Golden Valley Electric Association’s board of directors is considering a management proposal to borrow at least $10 million to repair a problem that caused two explosions at the coal-fired Healy 2 powerplant last year.
Healy 2 has been sitting idle since November, when GVEA shut it down after a small explosion damaged the system that feeds coal into a boiler combustion chamber. That was the second such explosion at the problem-plagued power plant last year. In response, Golden Valley brought in engineers and consultants to study the issue and recommend a solution.
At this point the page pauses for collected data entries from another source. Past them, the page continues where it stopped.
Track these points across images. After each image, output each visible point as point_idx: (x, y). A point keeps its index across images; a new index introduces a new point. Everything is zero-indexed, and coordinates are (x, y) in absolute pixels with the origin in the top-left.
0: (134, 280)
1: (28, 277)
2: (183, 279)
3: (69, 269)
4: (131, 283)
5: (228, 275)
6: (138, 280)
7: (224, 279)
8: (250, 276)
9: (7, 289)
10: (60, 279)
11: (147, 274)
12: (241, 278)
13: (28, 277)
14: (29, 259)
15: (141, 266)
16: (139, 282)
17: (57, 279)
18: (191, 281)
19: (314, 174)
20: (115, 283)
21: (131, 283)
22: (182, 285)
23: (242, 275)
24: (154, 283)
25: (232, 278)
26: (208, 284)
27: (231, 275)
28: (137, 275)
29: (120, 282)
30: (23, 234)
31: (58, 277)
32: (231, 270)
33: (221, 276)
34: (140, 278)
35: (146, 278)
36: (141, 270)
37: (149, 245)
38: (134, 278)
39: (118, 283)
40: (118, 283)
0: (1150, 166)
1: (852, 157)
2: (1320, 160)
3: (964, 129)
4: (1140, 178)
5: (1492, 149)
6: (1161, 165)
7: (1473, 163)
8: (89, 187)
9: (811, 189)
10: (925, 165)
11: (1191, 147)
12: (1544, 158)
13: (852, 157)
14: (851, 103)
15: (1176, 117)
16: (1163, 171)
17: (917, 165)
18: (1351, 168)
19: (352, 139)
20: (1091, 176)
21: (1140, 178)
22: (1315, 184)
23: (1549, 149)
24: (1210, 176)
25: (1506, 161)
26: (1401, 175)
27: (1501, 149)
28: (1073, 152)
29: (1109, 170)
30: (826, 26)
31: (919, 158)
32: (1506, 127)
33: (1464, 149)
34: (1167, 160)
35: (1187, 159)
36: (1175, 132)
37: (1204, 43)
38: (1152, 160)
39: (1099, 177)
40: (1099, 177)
“We’ve done an awful lot of work and engineering to see what will need to be done to Unit 2 so we can safely deliver coal to the boiler and not have any additional problems,” says GVEA President and CEO Cory Borgeson. He added that he hopes to get a final report from the consultants in time for the board’s Aug. 28 meeting, when it will consider a 10-million-dollar project to upgrade the system.
“We are expecting to be able to go to the board with enough information for them to be able to make a decision to go forward with modifications to the coal-handling system at Healy 2,” he said.
The board last month approved a preliminary measure to include the project in a construction-work plan. Borgeson says he’s optimistic the board will approve the proposed project, but he adds it’s not guaranteed.
“I expect to have some very tough questions from the board,” he said.
Board chair Rick Schikora and members Bill Nordmark and Tom DeLong all were unavailable to comment Monday.
“If we do get approval to move ahead, then we think that we would have the plant operating in April of 2018,” Borgeson said.
He says if all goes well, the plant may begin commercial operation by the middle of next year. He says GVEA ratepayers may see a small increase in their bills as the co-op begins repaying the loan that financed the project. But he says that should be more than offset by the cheap coal-generated electricity that Healy 2 should be producing by then.
“When Unit 2 was running in 2015, our cost of power got down to 6 cents a kilowatt hour,” Borgeson said.
GVEA’s base rate for electricity is now about 10-and-a-half cents a kilowatt hour.
Healy 2 operated for only about eight months before being shut down in March of 2016 after the first explosion in the coal-delivery system. To help pay for repairs, GVEA instituted a temporary rate increase that boosted the average customer’s monthly bill by about 19 dollars.
As of late last year, GVEA had spent about 175 million dollars to buy and retrofit Healy 2 after purchasing it from the Alaska Industrial Development Authority in 2013.
The federal government built Healy 2 in 1999 at a cost of 300 million dollars but shut it down later that year after it failed to operate reliably and safely. The 50-megawatt plant was intended to serve as a demonstration project to showcase technology that would enable it to generate electricity with low-grade coal while producing relatively little pollution.